• Work required: Which lines in the data below contain the word "Always"? Return each of them.
◆ ◆ ◆
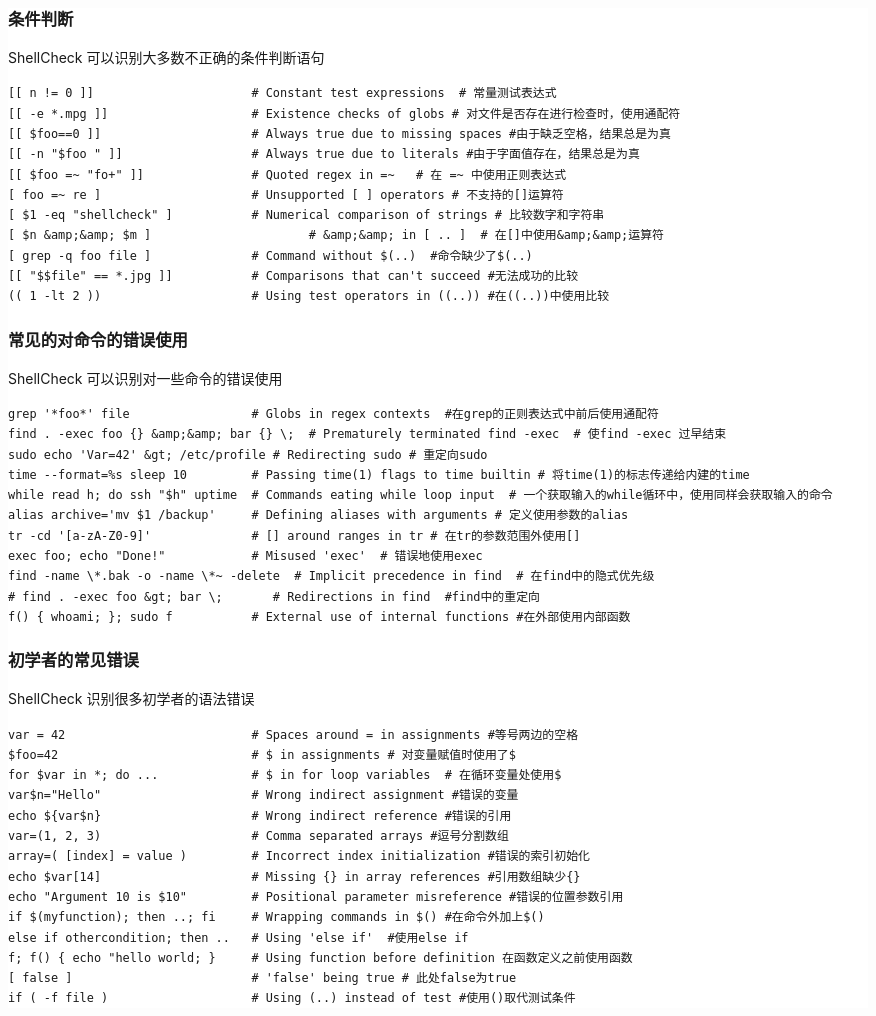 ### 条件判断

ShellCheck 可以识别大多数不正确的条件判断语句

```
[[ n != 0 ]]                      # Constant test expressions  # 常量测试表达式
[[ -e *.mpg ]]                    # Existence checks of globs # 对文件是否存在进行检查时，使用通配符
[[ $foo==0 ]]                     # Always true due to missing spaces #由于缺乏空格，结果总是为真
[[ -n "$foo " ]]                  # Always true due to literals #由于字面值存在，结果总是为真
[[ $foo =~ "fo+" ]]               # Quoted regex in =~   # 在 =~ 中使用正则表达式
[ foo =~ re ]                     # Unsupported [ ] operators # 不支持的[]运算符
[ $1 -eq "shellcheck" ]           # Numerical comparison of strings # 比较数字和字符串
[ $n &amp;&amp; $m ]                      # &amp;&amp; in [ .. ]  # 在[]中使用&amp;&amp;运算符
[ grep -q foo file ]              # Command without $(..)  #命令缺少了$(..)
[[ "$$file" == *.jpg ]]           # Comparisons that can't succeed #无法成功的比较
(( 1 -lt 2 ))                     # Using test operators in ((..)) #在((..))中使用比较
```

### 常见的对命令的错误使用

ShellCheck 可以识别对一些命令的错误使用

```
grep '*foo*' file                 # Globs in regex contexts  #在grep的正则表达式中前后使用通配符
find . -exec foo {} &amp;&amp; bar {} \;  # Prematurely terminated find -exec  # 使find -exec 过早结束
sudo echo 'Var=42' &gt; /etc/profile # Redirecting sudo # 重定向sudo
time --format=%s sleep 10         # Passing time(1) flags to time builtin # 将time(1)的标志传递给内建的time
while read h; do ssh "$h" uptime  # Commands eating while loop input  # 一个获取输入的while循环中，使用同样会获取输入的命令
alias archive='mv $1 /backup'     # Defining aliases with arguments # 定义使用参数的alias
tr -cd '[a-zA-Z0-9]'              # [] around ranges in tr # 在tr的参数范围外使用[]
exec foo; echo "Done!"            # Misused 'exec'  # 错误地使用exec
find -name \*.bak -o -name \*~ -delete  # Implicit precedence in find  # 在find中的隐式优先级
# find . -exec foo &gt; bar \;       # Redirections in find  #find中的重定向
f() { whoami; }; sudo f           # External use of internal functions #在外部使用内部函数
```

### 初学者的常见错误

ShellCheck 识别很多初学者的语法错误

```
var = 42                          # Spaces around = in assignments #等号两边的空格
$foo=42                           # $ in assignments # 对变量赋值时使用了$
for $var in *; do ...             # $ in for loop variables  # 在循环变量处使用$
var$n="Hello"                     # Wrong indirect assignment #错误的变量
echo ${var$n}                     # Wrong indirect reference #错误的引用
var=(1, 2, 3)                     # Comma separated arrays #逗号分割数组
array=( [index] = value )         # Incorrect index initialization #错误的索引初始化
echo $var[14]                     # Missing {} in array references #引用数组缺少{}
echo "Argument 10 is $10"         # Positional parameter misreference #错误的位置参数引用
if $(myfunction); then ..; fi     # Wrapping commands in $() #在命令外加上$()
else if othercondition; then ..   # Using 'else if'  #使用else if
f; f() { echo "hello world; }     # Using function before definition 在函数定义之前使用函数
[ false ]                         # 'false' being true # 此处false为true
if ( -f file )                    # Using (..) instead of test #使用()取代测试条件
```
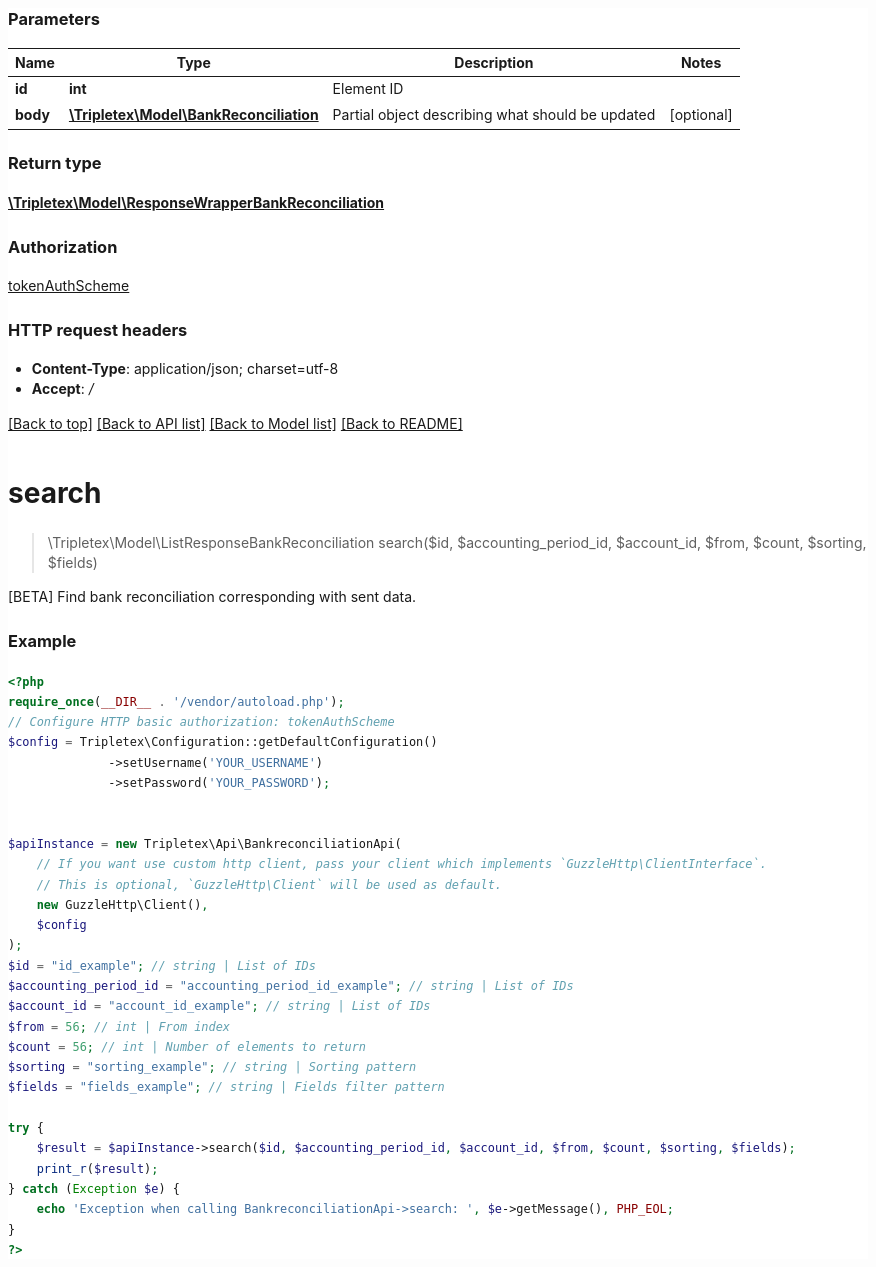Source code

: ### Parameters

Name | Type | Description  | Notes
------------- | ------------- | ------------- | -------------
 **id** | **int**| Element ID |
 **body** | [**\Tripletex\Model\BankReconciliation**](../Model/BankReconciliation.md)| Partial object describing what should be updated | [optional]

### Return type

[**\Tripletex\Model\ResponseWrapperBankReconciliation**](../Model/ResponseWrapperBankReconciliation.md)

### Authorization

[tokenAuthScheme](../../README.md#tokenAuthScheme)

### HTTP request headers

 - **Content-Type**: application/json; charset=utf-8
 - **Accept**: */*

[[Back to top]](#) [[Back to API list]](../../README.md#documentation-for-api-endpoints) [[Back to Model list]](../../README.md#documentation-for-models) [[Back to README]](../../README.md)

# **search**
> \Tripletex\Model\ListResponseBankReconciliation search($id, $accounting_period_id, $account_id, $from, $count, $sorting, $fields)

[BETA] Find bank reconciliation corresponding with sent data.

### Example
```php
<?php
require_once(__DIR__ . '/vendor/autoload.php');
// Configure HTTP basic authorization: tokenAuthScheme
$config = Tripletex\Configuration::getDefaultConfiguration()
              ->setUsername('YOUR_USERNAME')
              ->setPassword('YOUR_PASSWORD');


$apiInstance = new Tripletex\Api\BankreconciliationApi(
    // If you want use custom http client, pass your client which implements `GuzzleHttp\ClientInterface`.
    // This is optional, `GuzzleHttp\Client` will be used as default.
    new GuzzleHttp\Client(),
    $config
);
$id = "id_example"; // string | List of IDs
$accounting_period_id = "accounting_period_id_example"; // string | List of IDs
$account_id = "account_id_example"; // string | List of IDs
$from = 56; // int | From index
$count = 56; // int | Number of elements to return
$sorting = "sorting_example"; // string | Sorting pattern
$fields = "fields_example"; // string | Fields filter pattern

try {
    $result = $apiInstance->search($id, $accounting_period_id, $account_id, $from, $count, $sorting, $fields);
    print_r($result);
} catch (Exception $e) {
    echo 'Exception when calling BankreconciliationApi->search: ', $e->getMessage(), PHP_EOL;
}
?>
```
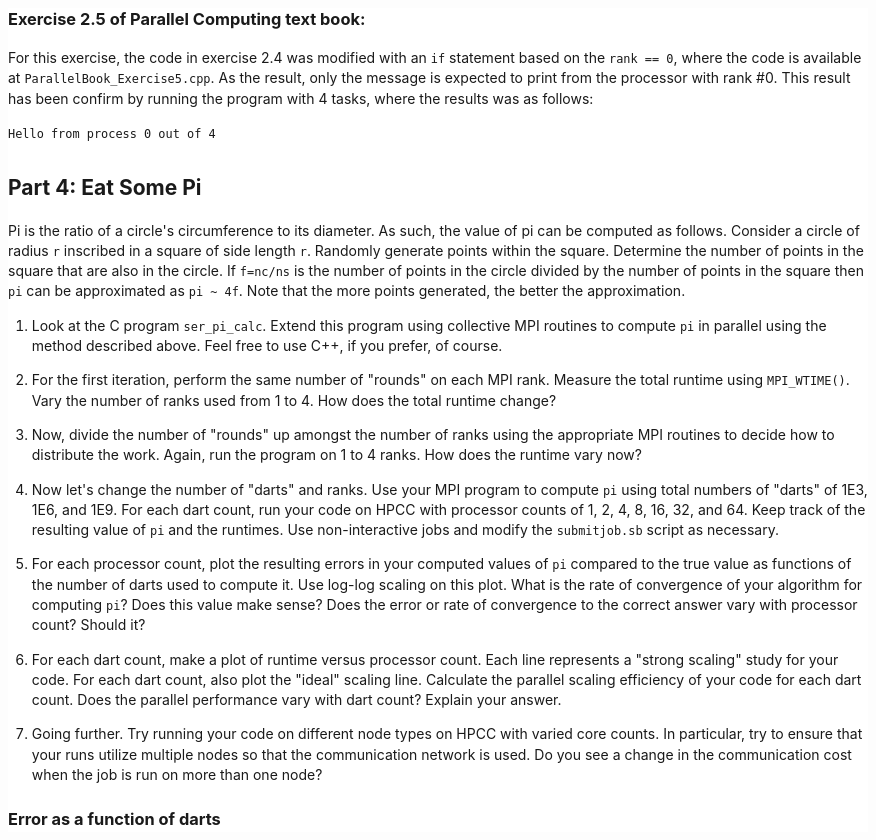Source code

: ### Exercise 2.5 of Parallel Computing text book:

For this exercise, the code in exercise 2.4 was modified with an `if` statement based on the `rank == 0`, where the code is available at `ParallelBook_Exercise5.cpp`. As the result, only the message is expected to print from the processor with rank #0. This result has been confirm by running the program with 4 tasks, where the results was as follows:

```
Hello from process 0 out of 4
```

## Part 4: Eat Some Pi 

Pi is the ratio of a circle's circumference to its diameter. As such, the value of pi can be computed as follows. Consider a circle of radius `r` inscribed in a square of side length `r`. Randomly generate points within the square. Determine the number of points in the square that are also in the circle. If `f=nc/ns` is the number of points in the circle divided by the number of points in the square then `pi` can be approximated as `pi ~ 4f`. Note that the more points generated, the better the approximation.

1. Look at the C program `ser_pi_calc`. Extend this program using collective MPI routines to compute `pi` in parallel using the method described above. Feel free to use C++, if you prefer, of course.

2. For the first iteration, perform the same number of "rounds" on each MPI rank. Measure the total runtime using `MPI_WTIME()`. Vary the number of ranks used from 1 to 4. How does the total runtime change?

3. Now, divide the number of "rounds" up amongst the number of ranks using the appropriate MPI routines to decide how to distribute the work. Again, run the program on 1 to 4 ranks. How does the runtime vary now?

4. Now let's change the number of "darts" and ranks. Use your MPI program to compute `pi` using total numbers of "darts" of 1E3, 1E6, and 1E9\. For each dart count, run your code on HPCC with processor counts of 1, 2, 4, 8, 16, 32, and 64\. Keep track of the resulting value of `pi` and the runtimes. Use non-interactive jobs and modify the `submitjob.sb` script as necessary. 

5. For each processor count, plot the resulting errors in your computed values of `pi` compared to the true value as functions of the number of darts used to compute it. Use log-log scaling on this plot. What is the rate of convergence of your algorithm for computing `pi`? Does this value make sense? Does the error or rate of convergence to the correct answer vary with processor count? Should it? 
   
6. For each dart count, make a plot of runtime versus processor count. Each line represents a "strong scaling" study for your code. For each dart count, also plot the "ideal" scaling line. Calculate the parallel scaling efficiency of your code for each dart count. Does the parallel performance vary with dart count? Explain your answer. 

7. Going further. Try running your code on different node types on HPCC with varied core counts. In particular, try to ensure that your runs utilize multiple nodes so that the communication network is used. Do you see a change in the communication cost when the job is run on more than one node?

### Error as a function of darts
◆ ◆ ◆
• Output of the exercise:
[[ $foo==0 ]]                     # Always true due to missing spaces #由于缺乏空格，结果总是为真
[[ -n "$foo " ]]                  # Always true due to literals #由于字面值存在，结果总是为真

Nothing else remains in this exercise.